Beer Goggles

3 Conversations

Picture The Scene

When he walks into the bar, the creature hunched over the bar, leering into her alcopop is the most grotesque specimen of a human being that he has ever seen. His spine crawls merely at the sight of her flabby legs poking out from under an ill-fitting mini-dress.

After one drink she's a wild venomous animal, drooling through teeth as yellow as your great-grandmother, the one that died of jaundice.

Strangely, by the fourth pint her feminine qualities are beginning to shine through, the eyelashes fluttering coquettishly as he smiles towards her from the bar.

He glances up from the base of his sixth pint glass to see a plain, but attractive girl, her figure beautifully accentuated by the elegant gown that glides from her shoulders to her slender thighs.

The night wears on and he heads to the bar for the umpteenth time. Emerging from the mist as he squints through the smoky atmosphere, the woman of his dreams has fallen from heaven and miraculously arrived in 'Valentines', a sleazy nightclub somewhere near Burnley and frequented by that delicate breed known by many simply as 'slappers'. Her golden hair glows as it frames a pale, elfin face, the radiant skin outshone only by her come-to-bed eyes. As she smiles her white teeth glimmer like stars from behind her scarlet bee-stung lips, and when he takes her hand and leads her sultry figure to the dance-floor he already knows she will weep with joy at the prospect of seeing his John Travolta impression. In the taxi home he places an arm around her fragile shoulders, a gentle kiss quickly spreading into the passionate embrace.

The following morning he awakes with a lingering pain in his head, the blood violently pounding against his skull as if to punish his excesses. The agony is dulled however, as he remembers with a satisfied smile the gentle angel that made love to him so enthusiastically the night before.

But wait... What's this? As he tries to visualise her features a desperate grimace attacks his facial muscles, tearing away the smile that had previously been entrenched in his stubbly cheeks. The stark realisation of what he did last night prompts the first beads of a cold sweat to pierce through his skin. Within minutes the tears of embarrassment are flooding down his cheeks like the Niagara Falls after a particularly wet winter.
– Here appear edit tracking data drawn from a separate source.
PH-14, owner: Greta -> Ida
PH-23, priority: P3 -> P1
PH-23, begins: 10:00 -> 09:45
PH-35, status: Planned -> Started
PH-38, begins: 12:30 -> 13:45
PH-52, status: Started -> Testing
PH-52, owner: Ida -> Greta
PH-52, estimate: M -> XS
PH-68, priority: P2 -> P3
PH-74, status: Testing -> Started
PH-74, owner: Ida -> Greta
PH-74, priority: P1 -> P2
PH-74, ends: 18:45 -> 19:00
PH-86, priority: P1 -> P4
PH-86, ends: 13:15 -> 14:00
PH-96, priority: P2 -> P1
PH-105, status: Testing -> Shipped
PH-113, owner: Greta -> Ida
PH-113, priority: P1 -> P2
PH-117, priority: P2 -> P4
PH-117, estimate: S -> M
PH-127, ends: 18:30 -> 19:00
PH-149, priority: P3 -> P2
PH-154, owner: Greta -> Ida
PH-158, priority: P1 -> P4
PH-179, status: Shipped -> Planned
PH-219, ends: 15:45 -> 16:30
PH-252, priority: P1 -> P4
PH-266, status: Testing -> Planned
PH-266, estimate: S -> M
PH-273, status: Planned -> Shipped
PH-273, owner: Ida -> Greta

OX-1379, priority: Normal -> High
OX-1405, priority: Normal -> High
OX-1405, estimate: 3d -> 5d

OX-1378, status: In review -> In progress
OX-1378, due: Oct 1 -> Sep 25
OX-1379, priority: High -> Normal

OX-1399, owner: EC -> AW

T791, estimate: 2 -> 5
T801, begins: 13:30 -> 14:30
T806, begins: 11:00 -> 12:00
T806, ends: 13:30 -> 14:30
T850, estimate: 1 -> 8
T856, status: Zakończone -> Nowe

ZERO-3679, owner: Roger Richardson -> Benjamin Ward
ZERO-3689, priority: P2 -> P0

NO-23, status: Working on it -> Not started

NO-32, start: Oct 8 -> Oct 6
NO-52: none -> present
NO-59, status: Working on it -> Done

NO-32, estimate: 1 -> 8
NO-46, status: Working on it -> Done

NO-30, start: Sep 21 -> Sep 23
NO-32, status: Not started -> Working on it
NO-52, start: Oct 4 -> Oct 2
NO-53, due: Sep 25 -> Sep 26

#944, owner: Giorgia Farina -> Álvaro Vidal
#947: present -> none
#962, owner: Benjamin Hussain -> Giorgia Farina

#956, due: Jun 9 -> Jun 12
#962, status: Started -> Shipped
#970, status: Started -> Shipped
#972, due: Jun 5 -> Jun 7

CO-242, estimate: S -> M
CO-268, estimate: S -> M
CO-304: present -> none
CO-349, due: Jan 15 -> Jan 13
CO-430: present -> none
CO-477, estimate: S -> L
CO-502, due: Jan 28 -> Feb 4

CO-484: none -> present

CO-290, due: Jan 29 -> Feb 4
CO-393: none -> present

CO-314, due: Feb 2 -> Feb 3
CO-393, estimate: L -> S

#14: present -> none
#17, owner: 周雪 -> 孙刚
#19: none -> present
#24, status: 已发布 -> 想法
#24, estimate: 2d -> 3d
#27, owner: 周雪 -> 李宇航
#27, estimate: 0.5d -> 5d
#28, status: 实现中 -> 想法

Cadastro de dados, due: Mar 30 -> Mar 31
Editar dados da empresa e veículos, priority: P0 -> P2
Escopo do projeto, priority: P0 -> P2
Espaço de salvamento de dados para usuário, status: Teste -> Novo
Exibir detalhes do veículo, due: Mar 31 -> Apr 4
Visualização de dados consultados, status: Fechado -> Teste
Yes, the time has come to face facts - 'I slept... with that'.



This brief but tragic passage documents an example of the alcohol induced phenomenon commonly known as "having the beer goggles on".

Common Affliction

It is a condition which can afflict any being stupid enough to consume copious amounts of any ethanol-based beverage, and is not solely restricted to those people who select beer as their poison of choice. It should also be noted that beer goggles can also be worn by members of the fairer sex, although they will often use excuses relating to menstrual cycles and previous sexual conquests when explaining their actions at a later date.

Although they do not have a physical manifestation in the way that, for example, swimming goggles do, the consequences of wearing beer goggles can be far-reaching and, as we have just demonstrated, very traumatic. What's more, despite the great volumes of documentation warning us of the effect they can have on our lives, millions of otherwise relatively sensible and upstanding men and women apply the beer goggle treatment every Friday and Saturday night.

No Cure

At this point in time there is no known cure for the apparent psychosis brought on by over-inebriation, although many experts in the field do know of methods which can be used to reduce or prevent the consequences of beer goggle conquests. Some claim a certain combination of drinks can prevent beer-gogglitosis, others recommend using friends as a gauging device when trying to determine the degree to which beer goggles are influencing somebody's attraction to a particular woman, asking what they think before acting on their own observation that she is a very beautiful lady and not merely some dirty minger seen through 'brewers lenses'. However, one major flaw with this method lies in the reliability of the adjudicator called upon. On one hand they may be trying to help ensure any subsequent congress undertaken as a result of their advice is trauma-free, on another they may wish to inflict the aforementioned suffering on the individual in question, and on the third they may be wearing beer goggles also, and hence have a somewhat degraded perception.

There is, of course, one surefire way to prevent suffering at the hands of beer goggles: abstinence from alcohol in all its forms.